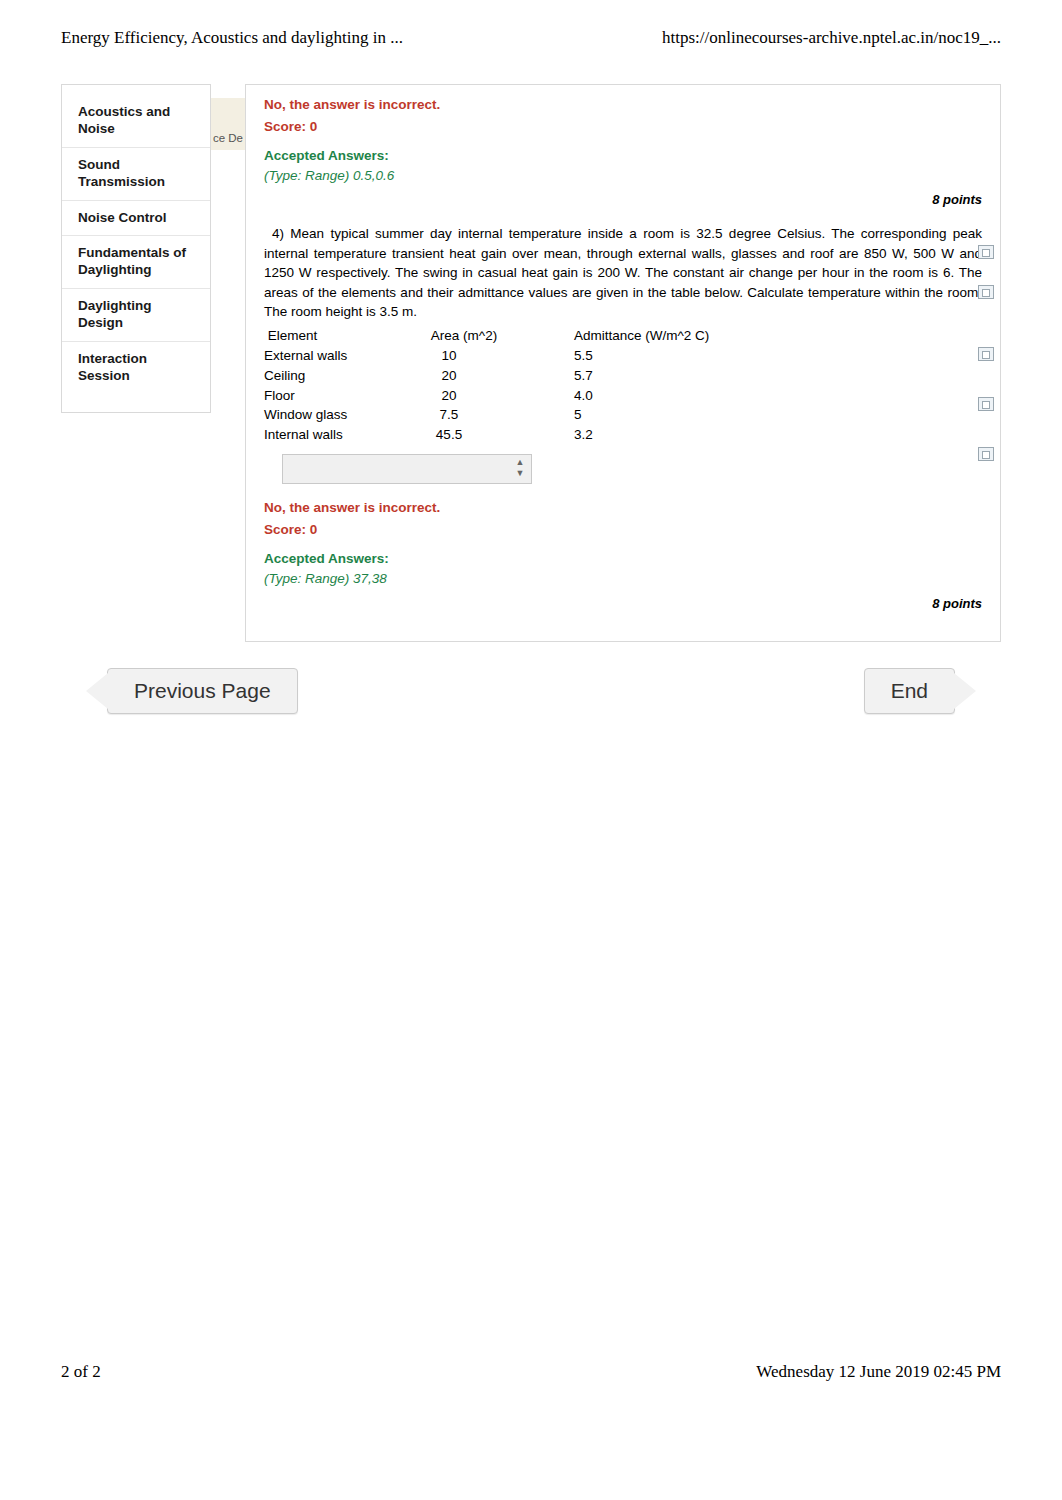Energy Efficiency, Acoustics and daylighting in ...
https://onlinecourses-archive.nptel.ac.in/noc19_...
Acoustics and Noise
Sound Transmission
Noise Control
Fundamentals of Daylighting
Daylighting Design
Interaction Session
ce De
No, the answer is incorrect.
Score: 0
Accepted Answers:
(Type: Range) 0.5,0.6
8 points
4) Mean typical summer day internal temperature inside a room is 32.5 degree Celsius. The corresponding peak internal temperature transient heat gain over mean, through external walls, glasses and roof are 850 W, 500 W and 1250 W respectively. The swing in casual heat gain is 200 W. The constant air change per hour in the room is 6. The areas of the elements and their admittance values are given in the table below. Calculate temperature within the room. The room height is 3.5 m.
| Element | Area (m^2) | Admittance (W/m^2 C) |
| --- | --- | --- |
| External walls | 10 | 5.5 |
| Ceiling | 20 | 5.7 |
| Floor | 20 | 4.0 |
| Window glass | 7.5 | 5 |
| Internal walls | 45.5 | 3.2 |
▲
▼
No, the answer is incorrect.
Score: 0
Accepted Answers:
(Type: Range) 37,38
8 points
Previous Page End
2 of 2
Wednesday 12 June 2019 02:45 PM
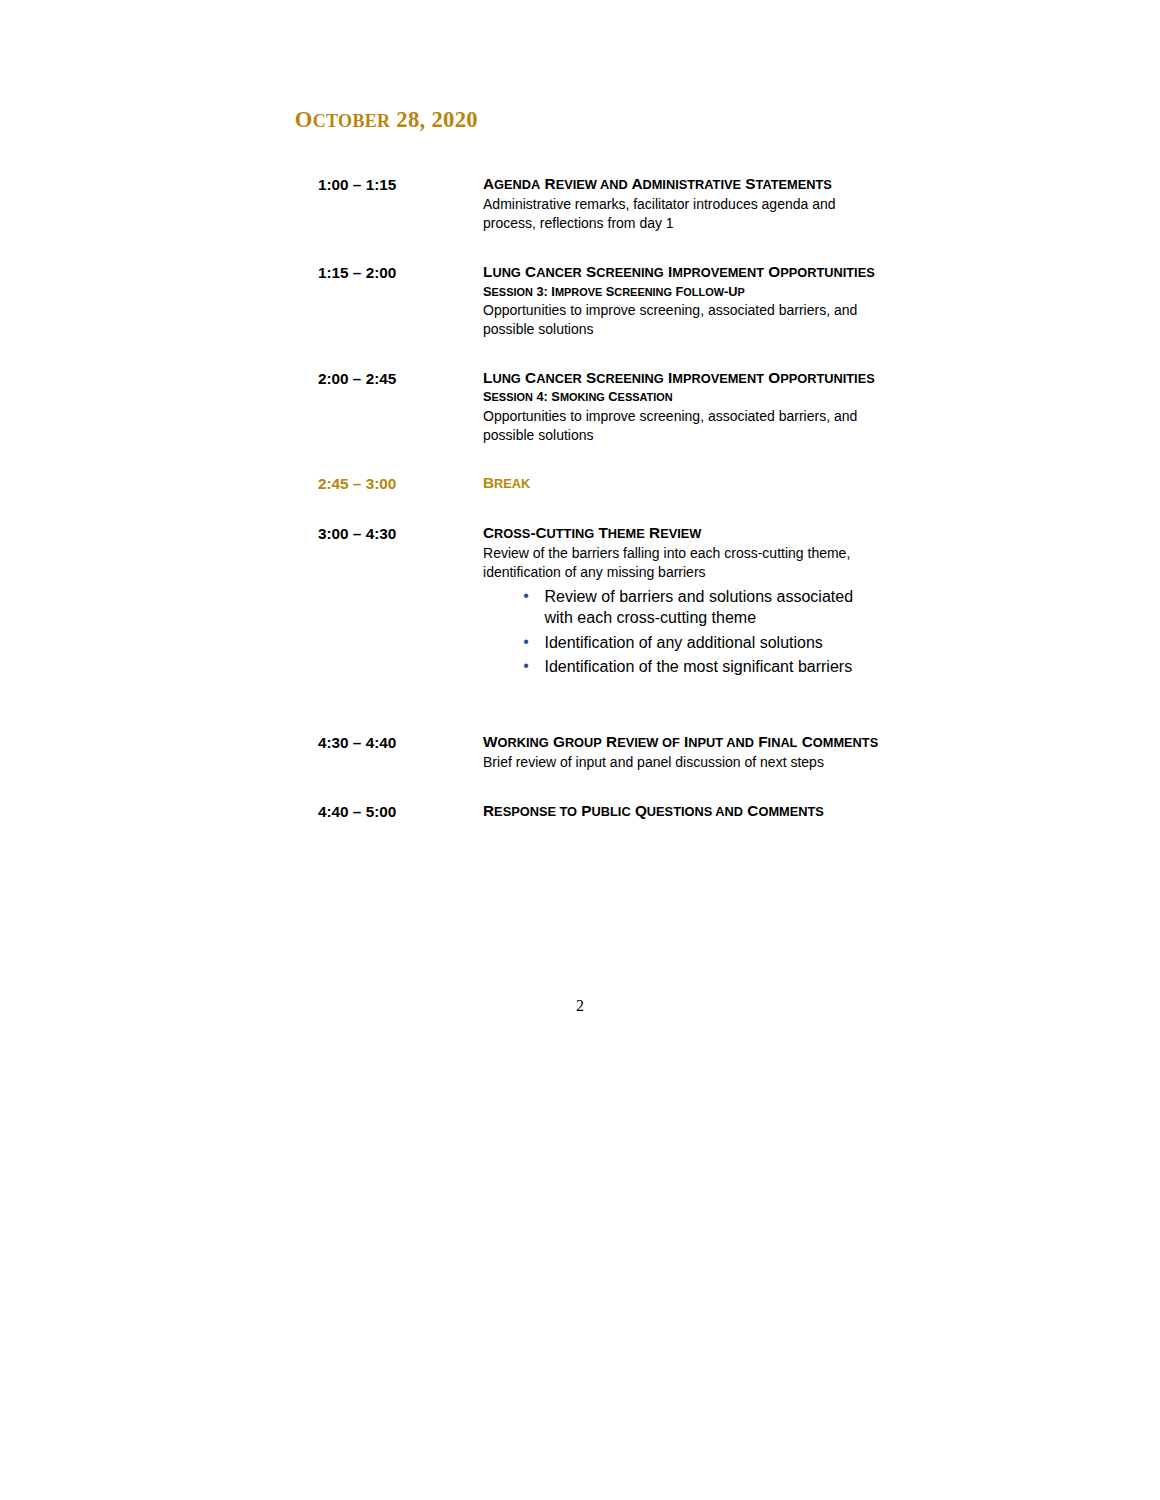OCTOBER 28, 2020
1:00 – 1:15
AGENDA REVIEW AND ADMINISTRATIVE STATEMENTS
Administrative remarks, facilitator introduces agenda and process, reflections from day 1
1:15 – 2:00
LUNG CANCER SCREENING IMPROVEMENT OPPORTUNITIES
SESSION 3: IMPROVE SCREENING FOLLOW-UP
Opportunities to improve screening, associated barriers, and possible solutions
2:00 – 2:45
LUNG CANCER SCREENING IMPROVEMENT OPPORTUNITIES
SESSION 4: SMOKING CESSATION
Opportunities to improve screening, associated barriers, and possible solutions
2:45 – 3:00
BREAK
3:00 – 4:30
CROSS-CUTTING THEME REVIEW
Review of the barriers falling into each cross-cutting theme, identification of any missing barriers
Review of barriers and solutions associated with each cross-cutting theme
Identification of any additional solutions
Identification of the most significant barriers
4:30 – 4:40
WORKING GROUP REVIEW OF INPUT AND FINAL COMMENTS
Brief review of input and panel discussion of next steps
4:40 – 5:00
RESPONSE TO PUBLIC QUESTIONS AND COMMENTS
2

┄┄┄┄┄┄┄┄┄┄┄┄┄┄┄┄┄┄┄┄

What you are asked to do: Repeat every record above exactly, except the pictures.

Solution for this exercise:
Energy Efficiency, Acoustics and daylighting in ...
https://onlinecourses-archive.nptel.ac.in/noc19_...
Acoustics and Noise
Sound Transmission
Noise Control
Fundamentals of Daylighting
Daylighting Design
Interaction Session
ce De
No, the answer is incorrect.
Score: 0
Accepted Answers:
(Type: Range) 0.5,0.6
8 points
4) Mean typical summer day internal temperature inside a room is 32.5 degree Celsius. The corresponding peak internal temperature transient heat gain over mean, through external walls, glasses and roof are 850 W, 500 W and 1250 W respectively. The swing in casual heat gain is 200 W. The constant air change per hour in the room is 6. The areas of the elements and their admittance values are given in the table below. Calculate temperature within the room. The room height is 3.5 m.
| Element | Area (m^2) | Admittance (W/m^2 C) |
| --- | --- | --- |
| External walls | 10 | 5.5 |
| Ceiling | 20 | 5.7 |
| Floor | 20 | 4.0 |
| Window glass | 7.5 | 5 |
| Internal walls | 45.5 | 3.2 |
▲
▼
No, the answer is incorrect.
Score: 0
Accepted Answers:
(Type: Range) 37,38
8 points
Previous Page End
2 of 2
Wednesday 12 June 2019 02:45 PM
OCTOBER 28, 2020
1:00 – 1:15
AGENDA REVIEW AND ADMINISTRATIVE STATEMENTS
Administrative remarks, facilitator introduces agenda and process, reflections from day 1
1:15 – 2:00
LUNG CANCER SCREENING IMPROVEMENT OPPORTUNITIES
SESSION 3: IMPROVE SCREENING FOLLOW-UP
Opportunities to improve screening, associated barriers, and possible solutions
2:00 – 2:45
LUNG CANCER SCREENING IMPROVEMENT OPPORTUNITIES
SESSION 4: SMOKING CESSATION
Opportunities to improve screening, associated barriers, and possible solutions
2:45 – 3:00
BREAK
3:00 – 4:30
CROSS-CUTTING THEME REVIEW
Review of the barriers falling into each cross-cutting theme, identification of any missing barriers
Review of barriers and solutions associated with each cross-cutting theme
Identification of any additional solutions
Identification of the most significant barriers
4:30 – 4:40
WORKING GROUP REVIEW OF INPUT AND FINAL COMMENTS
Brief review of input and panel discussion of next steps
4:40 – 5:00
RESPONSE TO PUBLIC QUESTIONS AND COMMENTS
2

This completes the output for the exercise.